(MATERIAL FOR THE TASK)
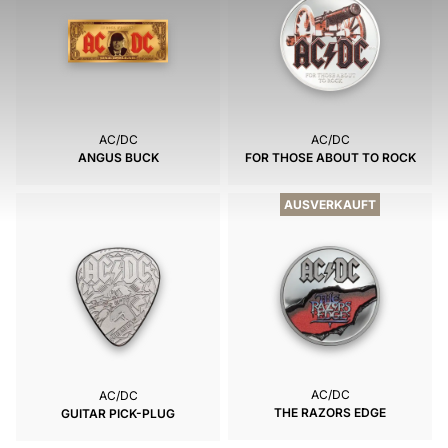
AC/DC
AC/DC
ANGUS BUCK
FOR THOSE ABOUT TO ROCK
AUSVERKAUFT
AC/DC
AC/DC
THE RAZORS EDGE
GUITAR PICK-PLUG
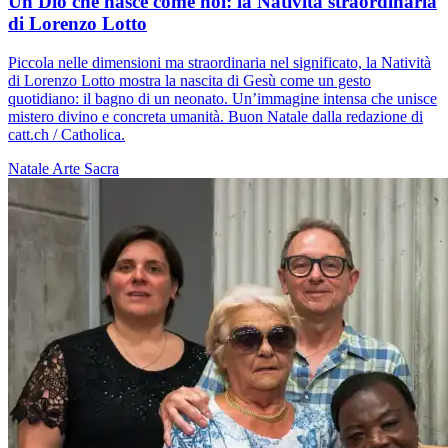
Un Dio che nasce come noi: la Natività straordinaria
di Lorenzo Lotto
Piccola nelle dimensioni ma straordinaria nel significato, la Natività
di Lorenzo Lotto mostra la nascita di Gesù come un gesto
quotidiano: il bagno di un neonato. Un’immagine intensa che unisce
mistero divino e concreta umanità. Buon Natale dalla redazione di
catt.ch / Catholica.
Natale
Arte Sacra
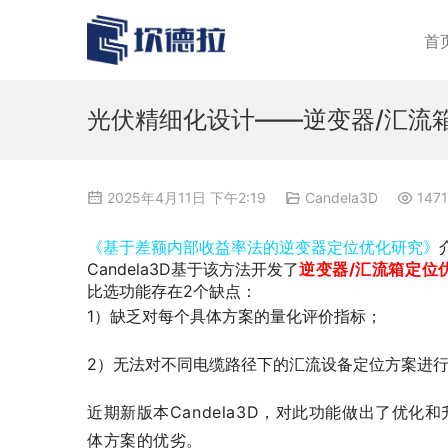
首
光伏精细化设计——逆变器/汇流
2025年4月11日 下午2:19
Candela3D
1471
《
基于差额内部收益率法的逆变器定位优化研究
》
Candela3D基于该方法开发了
逆变器/汇流箱定位
比选功能存在2个缺点：
1）缺乏对每个具体方案的量化评价指标；
2）无法对不同电缆路径下的汇流设备定位方案进
近期新版本Candela3D，对此功能做出了优化
体方案的优劣。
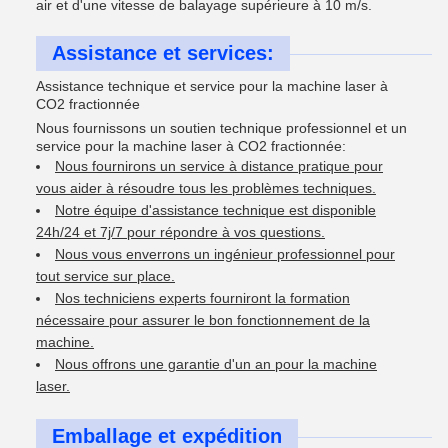
air et d'une vitesse de balayage supérieure à 10 m/s.
Assistance et services:
Assistance technique et service pour la machine laser à
CO2 fractionnée
Nous fournissons un soutien technique professionnel et un
service pour la machine laser à CO2 fractionnée:
Nous fournirons un service à distance pratique pour
vous aider à résoudre tous les problèmes techniques.
Notre équipe d'assistance technique est disponible
24h/24 et 7j/7 pour répondre à vos questions.
Nous vous enverrons un ingénieur professionnel pour
tout service sur place.
Nos techniciens experts fourniront la formation
nécessaire pour assurer le bon fonctionnement de la
machine.
Nous offrons une garantie d'un an pour la machine
laser.
Emballage et expédition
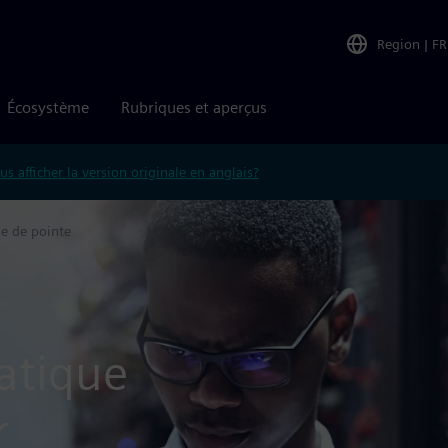
Region
|
FR
Écosystème
Rubriques et aperçus
us afficher la version originale en anglais?
ue de pointe
atique
r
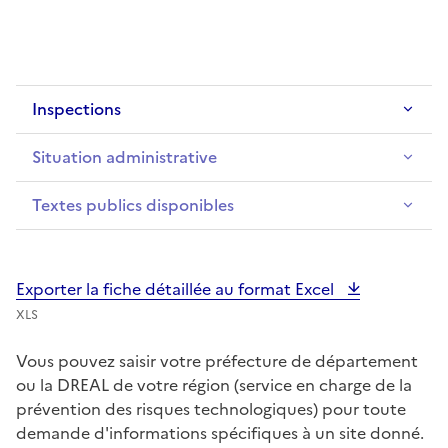
Inspections
Situation administrative
Textes publics disponibles
Exporter la fiche détaillée au format Excel
XLS
Vous pouvez saisir votre préfecture de département
ou la DREAL de votre région (service en charge de la
prévention des risques technologiques) pour toute
demande d'informations spécifiques à un site donné.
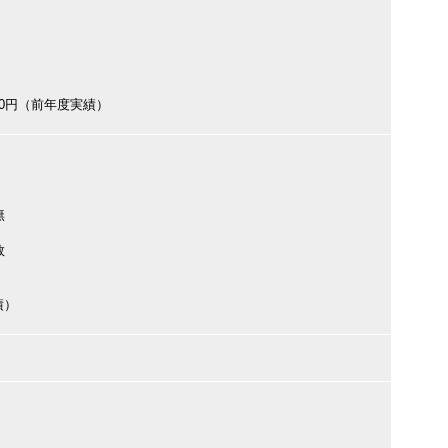
000円（前年度実績）
無
数
績）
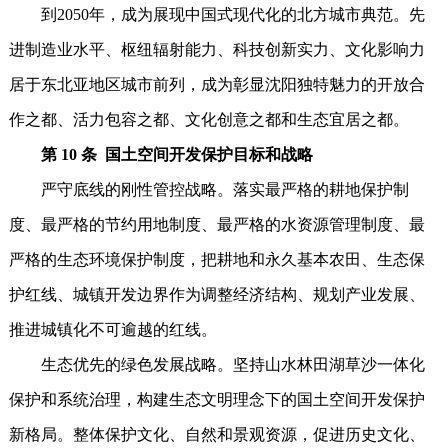
到2050年，成为展现中国式现代化的北方城市典范。先
进制造业水平、枢纽辐射能力、科技创新实力、文化影响力
居于东北亚地区城市前列，成为彰显沈阳独特魅力的开放合
作之都、活力包容之都、文化创意之都和生态宜居之都。
第 10 条 国土空间开发保护目标和战略
严守底线的刚性管控战略。落实最严格的耕地保护制
度、最严格的节约用地制度、最严格的水资源管理制度、最
严格的生态环境保护制度，把耕地和永久基本农田、生态保
护红线、城镇开发边界作为调整经济结构、规划产业发展、
推进城镇化不可逾越的红线。
生态优先的绿色发展战略。坚持山水林田湖草沙一体化
保护和系统治理，构建生态文明理念下的国土空间开发保护
新格局。整体保护文化、自然和景观资源，促进历史文化、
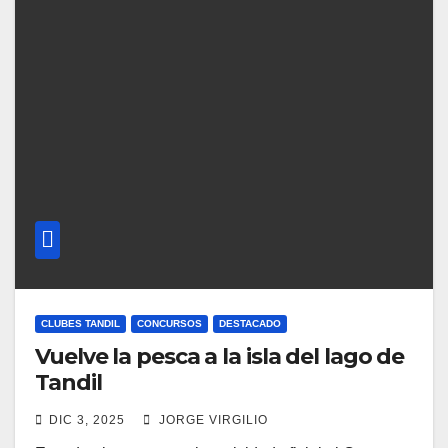
CLUBES TANDIL
CONCURSOS
DESTACADO
Vuelve la pesca a la isla del lago de
Tandil
DIC 3, 2025
JORGE VIRGILIO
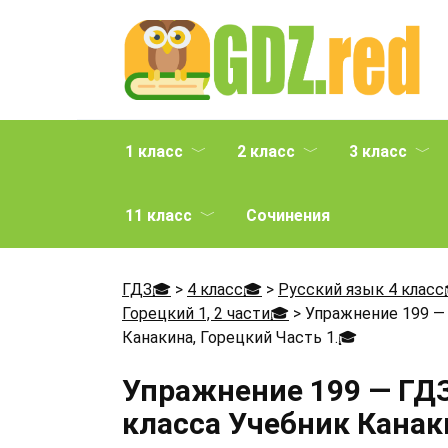
Перейти
к
содержанию
1 класс
2 класс
3 класс
11 класс
Сочинения
ГДЗ🎓
>
4 класс🎓
>
Русский язык 4 класс
Горецкий 1, 2 части🎓
>
Упражнение 199 — 
Канакина, Горецкий Часть 1.
🎓
Упражнение 199 — ГДЗ
класса Учебник Канаки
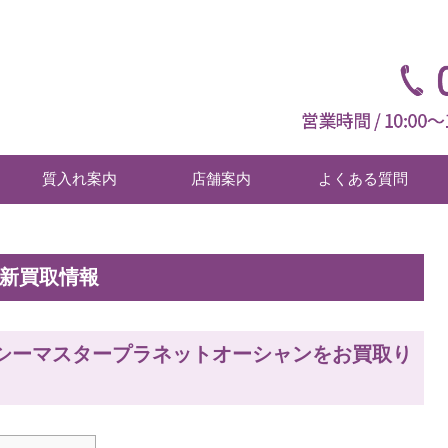
質入れ案内
店舗案内
よくある質問
最新買取情報
のシーマスタープラネットオーシャンをお買取り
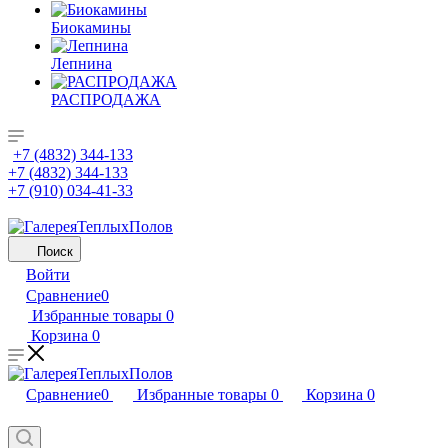
Биокамины
Лепнина
РАСПРОДАЖА
+7 (4832) 344-133
+7 (4832) 344-133
+7 (910) 034-41-33
Поиск
Войти
Сравнение
0
Избранные товары
0
Корзина
0
Сравнение
0
Избранные товары
0
Корзина
0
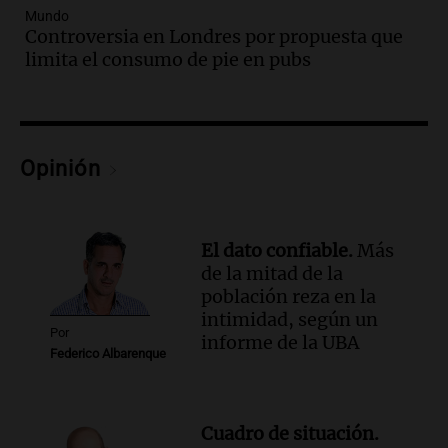
Panorama Federal
Mundo
Controversia en Londres por propuesta que
Episodios
limita el consumo de pie en pubs
Audio.
México y Perú reanudan
relaciones diplomáticas tras nueve
meses de ruptura por asilo político
Panorama Federal
Episodios
Opinión
Audio.
Kicillof critica represión en
marcha y otras noticias nacionales de
este miércoles
El dato confiable.
Más
Noticias
de la mitad de la
Episodios
población reza en la
Audio.
Donald Trump acusa a México de
intimidad, según un
perjudicar a Estados Unidos en medio de
Por
informe de la UBA
tensiones y críticas
Federico Albarenque
Panorama Federal
Episodios
Audio.
Oncativo presenta su 52ª Fiesta
Cuadro de situación.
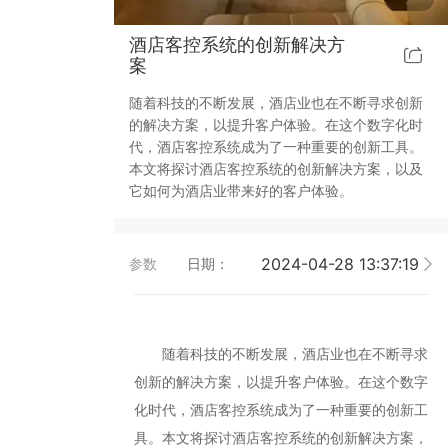
靓典系列智能开关
客控系统方案4
酒店客控系统的创新解决方
案
睿典系列智能开关
客控系统方案5
随着科技的不断发展，酒店业也在不断寻求创新
的解决方案，以提升客户体验。在这个数字化时
君典系列智能开关
代，酒店客控系统成为了一种重要的创新工具。
本文将探讨酒店客控系统的创新解决方案，以及
凯越系列智能开关
它如何为酒店业带来好的客户体验。
华体会买球-华体会买球(中国) 智能开关
2024-04-28 13:37:19
参数
日期：
大板系列智能开关
摇杆系列智能开关
随着科技的不断发展，酒店业也在不断寻求
创新的解决方案，以提升客户体验。在这个数字
精雕系列智能开关
化时代，酒店客控系统成为了一种重要的创新工
具。本文将探讨酒店客控系统的创新解决方案，
70款的智能开关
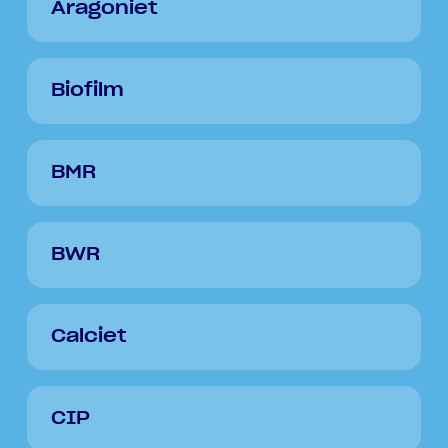
Aragoniet
Biofilm
BMR
BWR
Calciet
CIP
(End MATERIAL FOR THE TASK)
EXERCISE BRIEF: Set down all of the entries exactly as they appear, but keep the images out.

SOLUTION:
AC/DC
AC/DC
ANGUS BUCK
FOR THOSE ABOUT TO ROCK
AUSVERKAUFT
AC/DC
AC/DC
THE RAZORS EDGE
GUITAR PICK-PLUG
Un Dio che nasce come noi: la Natività straordinaria
di Lorenzo Lotto
Piccola nelle dimensioni ma straordinaria nel significato, la Natività
di Lorenzo Lotto mostra la nascita di Gesù come un gesto
quotidiano: il bagno di un neonato. Un’immagine intensa che unisce
mistero divino e concreta umanità. Buon Natale dalla redazione di
catt.ch / Catholica.
Natale
Arte Sacra
首
光伏精细化设计——逆变器/汇流
2025年4月11日 下午2:19
Candela3D
1471
《
基于差额内部收益率法的逆变器定位优化研究
》
Candela3D基于该方法开发了
逆变器/汇流箱定位
比选功能存在2个缺点：
1）缺乏对每个具体方案的量化评价指标；
2）无法对不同电缆路径下的汇流设备定位方案进
近期新版本Candela3D，对此功能做出了优化
体方案的优劣。
air et d'une vitesse de balayage supérieure à 10 m/s.
Assistance et services:
Assistance technique et service pour la machine laser à
CO2 fractionnée
Nous fournissons un soutien technique professionnel et un
service pour la machine laser à CO2 fractionnée:
Nous fournirons un service à distance pratique pour
vous aider à résoudre tous les problèmes techniques.
Notre équipe d'assistance technique est disponible
24h/24 et 7j/7 pour répondre à vos questions.
Nous vous enverrons un ingénieur professionnel pour
tout service sur place.
Nos techniciens experts fourniront la formation
nécessaire pour assurer le bon fonctionnement de la
machine.
Nous offrons une garantie d'un an pour la machine
laser.
Emballage et expédition
Region
|
FR
Écosystème
Rubriques et aperçus
us afficher la version originale en anglais?
ue de pointe
atique
r
Inspections
Situation administrative
Textes publics disponibles
Exporter la fiche détaillée au format Excel
XLS
Vous pouvez saisir votre préfecture de département
ou la DREAL de votre région (service en charge de la
prévention des risques technologiques) pour toute
demande d'informations spécifiques à un site donné.
000円（前年度実績）
無
数
績）
到2050年，成为展现中国式现代化的北方城市典范。先
进制造业水平、枢纽辐射能力、科技创新实力、文化影响力
居于东北亚地区城市前列，成为彰显沈阳独特魅力的开放合
作之都、活力包容之都、文化创意之都和生态宜居之都。
第 10 条 国土空间开发保护目标和战略
严守底线的刚性管控战略。落实最严格的耕地保护制
度、最严格的节约用地制度、最严格的水资源管理制度、最
严格的生态环境保护制度，把耕地和永久基本农田、生态保
护红线、城镇开发边界作为调整经济结构、规划产业发展、
推进城镇化不可逾越的红线。
生态优先的绿色发展战略。坚持山水林田湖草沙一体化
保护和系统治理，构建生态文明理念下的国土空间开发保护
新格局。整体保护文化、自然和景观资源，促进历史文化、
CLUBES TANDIL
CONCURSOS
DESTACADO
Vuelve la pesca a la isla del lago de
Tandil
DIC 3, 2025
JORGE VIRGILIO
Перейти
к
содержанию
1 класс
2 класс
3 класс
11 класс
Сочинения
ГДЗ🎓
>
4 класс🎓
>
Русский язык 4 класс
Горецкий 1, 2 части🎓
>
Упражнение 199 — 
Канакина, Горецкий Часть 1.
🎓
Упражнение 199 — ГДЗ
класса Учебник Канаки
質入れ案内
店舗案内
よくある質問
最新買取情報
のシーマスタープラネットオーシャンをお買取り
Биокамины
Лепнина
РАСПРОДАЖА
+7 (4832) 344-133
+7 (4832) 344-133
+7 (910) 034-41-33
Поиск
Войти
Сравнение
0
Избранные товары
0
Корзина
0
Сравнение
0
Избранные товары
0
Корзина
0
Panorama Federal
Mundo
Controversia en Londres por propuesta que
Episodios
limita el consumo de pie en pubs
Audio.
México y Perú reanudan
relaciones diplomáticas tras nueve
meses de ruptura por asilo político
Panorama Federal
Episodios
Opinión
Audio.
Kicillof critica represión en
marcha y otras noticias nacionales de
este miércoles
El dato confiable.
Más
Noticias
de la mitad de la
Episodios
población reza en la
Audio.
Donald Trump acusa a México de
intimidad, según un
perjudicar a Estados Unidos en medio de
Por
informe de la UBA
tensiones y críticas
Federico Albarenque
Panorama Federal
Episodios
Audio.
Oncativo presenta su 52ª Fiesta
Cuadro de situación.
靓典系列智能开关
客控系统方案4
酒店客控系统的创新解决方
案
睿典系列智能开关
客控系统方案5
随着科技的不断发展，酒店业也在不断寻求创新
的解决方案，以提升客户体验。在这个数字化时
君典系列智能开关
代，酒店客控系统成为了一种重要的创新工具。
本文将探讨酒店客控系统的创新解决方案，以及
凯越系列智能开关
它如何为酒店业带来好的客户体验。
华体会买球-华体会买球(中国) 智能开关
2024-04-28 13:37:19
参数
日期：
大板系列智能开关
摇杆系列智能开关
随着科技的不断发展，酒店业也在不断寻求
创新的解决方案，以提升客户体验。在这个数字
精雕系列智能开关
化时代，酒店客控系统成为了一种重要的创新工
具。本文将探讨酒店客控系统的创新解决方案，
70款的智能开关
Aragoniet
Biofilm
BMR
BWR
Calciet
CIP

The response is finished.